What needs to be done
Repeat the entries exactly but omit the pictures.

Entries taken from a collection
== Segment start ==

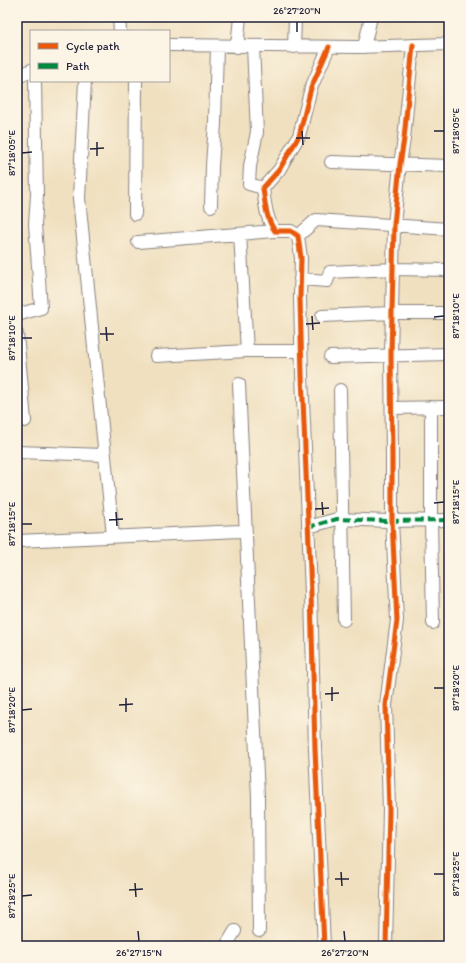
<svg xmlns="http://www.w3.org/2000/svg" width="466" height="963" font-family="Itim,sans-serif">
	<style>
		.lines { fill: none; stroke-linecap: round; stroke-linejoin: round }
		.minor-casing { stroke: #89817e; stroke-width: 14 }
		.minor { stroke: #fff; stroke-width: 12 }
		.quiet { stroke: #00873e; stroke-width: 4; stroke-dasharray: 8 4; stroke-linecap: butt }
		.cycleway-casing { stroke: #fcf5e5; stroke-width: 8 }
		.cycleway { stroke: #e8590c; stroke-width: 5 }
		.ticks { fill: none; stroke: #22223b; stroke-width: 1.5 }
		.neatline { fill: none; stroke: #22223b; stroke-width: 1.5 }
		.ticks-label { font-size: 10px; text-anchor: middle; fill: #22223b }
	</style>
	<rect width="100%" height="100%" fill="#fcf5e5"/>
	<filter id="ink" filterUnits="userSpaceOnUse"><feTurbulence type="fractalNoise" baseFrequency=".025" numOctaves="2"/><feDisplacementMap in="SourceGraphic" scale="8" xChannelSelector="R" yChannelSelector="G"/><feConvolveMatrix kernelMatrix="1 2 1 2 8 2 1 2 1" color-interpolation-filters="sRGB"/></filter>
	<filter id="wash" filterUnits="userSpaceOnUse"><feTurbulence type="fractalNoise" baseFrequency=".012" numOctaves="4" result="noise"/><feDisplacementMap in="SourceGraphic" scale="16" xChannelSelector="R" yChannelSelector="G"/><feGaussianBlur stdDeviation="0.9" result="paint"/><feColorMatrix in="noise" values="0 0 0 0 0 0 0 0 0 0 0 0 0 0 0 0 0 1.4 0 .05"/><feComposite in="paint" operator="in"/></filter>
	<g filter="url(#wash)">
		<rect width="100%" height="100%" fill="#f0e0c0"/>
	</g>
	<g filter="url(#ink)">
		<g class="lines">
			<g class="minor-casing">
				<path id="minor" d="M119,17L120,31
					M169,45L357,47L449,44
					M237,47L240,17
					M253,47L257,132L250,166L249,184L263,188
					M294,47L295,17
					M364,47L371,17
					M17,78L31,70
					M85,81L79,198L113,536
					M331,162L449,166
					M211,206L212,166L215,123L217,46
					M135,214L136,81
					M240,234L247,351
					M298,236L316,220L449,229
					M138,242L275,231
					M300,279L327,281L330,272L393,269L449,270
					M17,315L41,308L35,224L37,195L35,81
					M322,316L392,313H449
					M17,334L25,421
					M156,356L247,351H301
					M330,357L449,354
					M239,384L258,797L259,931
					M340,390L344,620
					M431,407V520L433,623
					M392,408L449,407
					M17,452L104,455
					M308,527L337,519L388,521L449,520
					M17,541L240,531
					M226,946L235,931
					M324,946L315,749L311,593L302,375L300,298L301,258L298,236L291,231H275C266,219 265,203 263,188L279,170L299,136L311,88L329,47
					M386,946L389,810L386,705L397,620L392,521V458L391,355L394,225L400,164L404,139L413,45"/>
			</g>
			<use href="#minor" class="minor"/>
			<path class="quiet" d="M308,527L337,519L388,521L449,520"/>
			<g class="cycleway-casing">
				<path id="cycleway" d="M324,946L315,749L311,593L302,375L300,298L301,258L298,236L291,231H275C266,219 265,203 263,188L279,170L299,136L311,88L329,47
					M386,946L389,810L386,705L397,620L392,521V458L391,355L394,225L400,164L404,139L413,45"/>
			</g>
			<use href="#cycleway" class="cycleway"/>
		</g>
	</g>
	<path class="ticks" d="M297,22V32M302,131L303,145M434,131H444M296,138H310M97,142V156M90,149L104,148M22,153L32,152M312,316L313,330M434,317L444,316M306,324L320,323M106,327L107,341M100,334H114M22,338H32M322,502L323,515M434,503L444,502M315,509L329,508M116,512L117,526M109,520L123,519M22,524H32M332,687V701M434,688H444M325,694L339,693M126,698V712M119,705L133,704M22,710L32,709M341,872L342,886M434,874H444M335,879H349M135,883L136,897M129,890L143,889M22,896L32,895M138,931L139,941M344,931L345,941"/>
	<rect width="466" height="963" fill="none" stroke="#fcf5e5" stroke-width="44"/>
	<rect x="30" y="30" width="140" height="52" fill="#fcf5e5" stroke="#a5a1a1"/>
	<rect x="38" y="43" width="20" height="6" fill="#e8590c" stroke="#a5a1a1"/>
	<text x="66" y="50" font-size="12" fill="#22223b">Cycle path</text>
	<rect x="38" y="63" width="20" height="6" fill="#00873e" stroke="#a5a1a1"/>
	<text x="66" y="70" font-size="12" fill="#22223b">Path</text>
	<rect x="22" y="22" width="422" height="919" class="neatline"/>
	<g class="ticks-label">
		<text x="297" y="14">26°27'20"N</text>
		<text transform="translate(455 131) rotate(-90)" y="4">87°18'05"E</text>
		<text transform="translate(11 153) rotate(-90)" y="4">87°18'05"E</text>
		<text transform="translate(455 316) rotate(-90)" y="4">87°18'10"E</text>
		<text transform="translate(11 338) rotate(-90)" y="4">87°18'10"E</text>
		<text transform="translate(455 502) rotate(-90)" y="4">87°18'15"E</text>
		<text transform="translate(11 524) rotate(-90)" y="4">87°18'15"E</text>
		<text transform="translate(455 688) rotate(-90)" y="4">87°18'20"E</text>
		<text transform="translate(11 710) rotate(-90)" y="4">87°18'20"E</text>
		<text transform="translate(455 874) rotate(-90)" y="4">87°18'25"E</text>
		<text transform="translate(11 896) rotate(-90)" y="4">87°18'25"E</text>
		<text x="139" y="956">26°27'15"N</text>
		<text x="345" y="956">26°27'20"N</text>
	</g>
</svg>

== Segment end ==

Task result
<svg xmlns="http://www.w3.org/2000/svg" width="466" height="963" font-family="Itim,sans-serif">
	<style>
		.lines { fill: none; stroke-linecap: round; stroke-linejoin: round }
		.minor-casing { stroke: #89817e; stroke-width: 14 }
		.minor { stroke: #fff; stroke-width: 12 }
		.quiet { stroke: #00873e; stroke-width: 4; stroke-dasharray: 8 4; stroke-linecap: butt }
		.cycleway-casing { stroke: #fcf5e5; stroke-width: 8 }
		.cycleway { stroke: #e8590c; stroke-width: 5 }
		.ticks { fill: none; stroke: #22223b; stroke-width: 1.5 }
		.neatline { fill: none; stroke: #22223b; stroke-width: 1.5 }
		.ticks-label { font-size: 10px; text-anchor: middle; fill: #22223b }
	</style>
	<rect width="100%" height="100%" fill="#fcf5e5"/>
	<filter id="ink" filterUnits="userSpaceOnUse"><feTurbulence type="fractalNoise" baseFrequency=".025" numOctaves="2"/><feDisplacementMap in="SourceGraphic" scale="8" xChannelSelector="R" yChannelSelector="G"/><feConvolveMatrix kernelMatrix="1 2 1 2 8 2 1 2 1" color-interpolation-filters="sRGB"/></filter>
	<filter id="wash" filterUnits="userSpaceOnUse"><feTurbulence type="fractalNoise" baseFrequency=".012" numOctaves="4" result="noise"/><feDisplacementMap in="SourceGraphic" scale="16" xChannelSelector="R" yChannelSelector="G"/><feGaussianBlur stdDeviation="0.9" result="paint"/><feColorMatrix in="noise" values="0 0 0 0 0 0 0 0 0 0 0 0 0 0 0 0 0 1.4 0 .05"/><feComposite in="paint" operator="in"/></filter>
	<g filter="url(#wash)">
		<rect width="100%" height="100%" fill="#f0e0c0"/>
	</g>
	<g filter="url(#ink)">
		<g class="lines">
			<g class="minor-casing">
				<path id="minor" d="M119,17L120,31
					M169,45L357,47L449,44
					M237,47L240,17
					M253,47L257,132L250,166L249,184L263,188
					M294,47L295,17
					M364,47L371,17
					M17,78L31,70
					M85,81L79,198L113,536
					M331,162L449,166
					M211,206L212,166L215,123L217,46
					M135,214L136,81
					M240,234L247,351
					M298,236L316,220L449,229
					M138,242L275,231
					M300,279L327,281L330,272L393,269L449,270
					M17,315L41,308L35,224L37,195L35,81
					M322,316L392,313H449
					M17,334L25,421
					M156,356L247,351H301
					M330,357L449,354
					M239,384L258,797L259,931
					M340,390L344,620
					M431,407V520L433,623
					M392,408L449,407
					M17,452L104,455
					M308,527L337,519L388,521L449,520
					M17,541L240,531
					M226,946L235,931
					M324,946L315,749L311,593L302,375L300,298L301,258L298,236L291,231H275C266,219 265,203 263,188L279,170L299,136L311,88L329,47
					M386,946L389,810L386,705L397,620L392,521V458L391,355L394,225L400,164L404,139L413,45"/>
			</g>
			<use href="#minor" class="minor"/>
			<path class="quiet" d="M308,527L337,519L388,521L449,520"/>
			<g class="cycleway-casing">
				<path id="cycleway" d="M324,946L315,749L311,593L302,375L300,298L301,258L298,236L291,231H275C266,219 265,203 263,188L279,170L299,136L311,88L329,47
					M386,946L389,810L386,705L397,620L392,521V458L391,355L394,225L400,164L404,139L413,45"/>
			</g>
			<use href="#cycleway" class="cycleway"/>
		</g>
	</g>
	<path class="ticks" d="M297,22V32M302,131L303,145M434,131H444M296,138H310M97,142V156M90,149L104,148M22,153L32,152M312,316L313,330M434,317L444,316M306,324L320,323M106,327L107,341M100,334H114M22,338H32M322,502L323,515M434,503L444,502M315,509L329,508M116,512L117,526M109,520L123,519M22,524H32M332,687V701M434,688H444M325,694L339,693M126,698V712M119,705L133,704M22,710L32,709M341,872L342,886M434,874H444M335,879H349M135,883L136,897M129,890L143,889M22,896L32,895M138,931L139,941M344,931L345,941"/>
	<rect width="466" height="963" fill="none" stroke="#fcf5e5" stroke-width="44"/>
	<rect x="30" y="30" width="140" height="52" fill="#fcf5e5" stroke="#a5a1a1"/>
	<rect x="38" y="43" width="20" height="6" fill="#e8590c" stroke="#a5a1a1"/>
	<text x="66" y="50" font-size="12" fill="#22223b">Cycle path</text>
	<rect x="38" y="63" width="20" height="6" fill="#00873e" stroke="#a5a1a1"/>
	<text x="66" y="70" font-size="12" fill="#22223b">Path</text>
	<rect x="22" y="22" width="422" height="919" class="neatline"/>
	<g class="ticks-label">
		<text x="297" y="14">26°27'20"N</text>
		<text transform="translate(455 131) rotate(-90)" y="4">87°18'05"E</text>
		<text transform="translate(11 153) rotate(-90)" y="4">87°18'05"E</text>
		<text transform="translate(455 316) rotate(-90)" y="4">87°18'10"E</text>
		<text transform="translate(11 338) rotate(-90)" y="4">87°18'10"E</text>
		<text transform="translate(455 502) rotate(-90)" y="4">87°18'15"E</text>
		<text transform="translate(11 524) rotate(-90)" y="4">87°18'15"E</text>
		<text transform="translate(455 688) rotate(-90)" y="4">87°18'20"E</text>
		<text transform="translate(11 710) rotate(-90)" y="4">87°18'20"E</text>
		<text transform="translate(455 874) rotate(-90)" y="4">87°18'25"E</text>
		<text transform="translate(11 896) rotate(-90)" y="4">87°18'25"E</text>
		<text x="139" y="956">26°27'15"N</text>
		<text x="345" y="956">26°27'20"N</text>
	</g>
</svg>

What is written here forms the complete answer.